<<<<

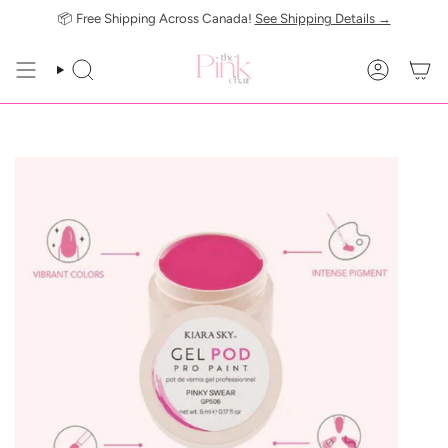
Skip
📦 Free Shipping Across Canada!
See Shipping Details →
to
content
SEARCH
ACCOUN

>>>>
<<<<

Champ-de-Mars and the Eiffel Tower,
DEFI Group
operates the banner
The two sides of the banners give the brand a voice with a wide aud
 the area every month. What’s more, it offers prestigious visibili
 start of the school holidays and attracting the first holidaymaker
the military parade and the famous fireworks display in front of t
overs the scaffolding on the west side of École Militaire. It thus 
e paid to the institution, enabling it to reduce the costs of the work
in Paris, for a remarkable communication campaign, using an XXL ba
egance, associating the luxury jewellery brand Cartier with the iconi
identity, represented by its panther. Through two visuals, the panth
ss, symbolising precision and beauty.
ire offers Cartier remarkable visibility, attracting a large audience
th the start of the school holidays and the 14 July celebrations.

>>>>

WORK INSTRUCTION | Every line containing the word "remarkable" must be copied from the material above.

COMPLETED TASK |
in Paris, for a remarkable communication campaign, using an XXL ba
ire offers Cartier remarkable visibility, attracting a large audience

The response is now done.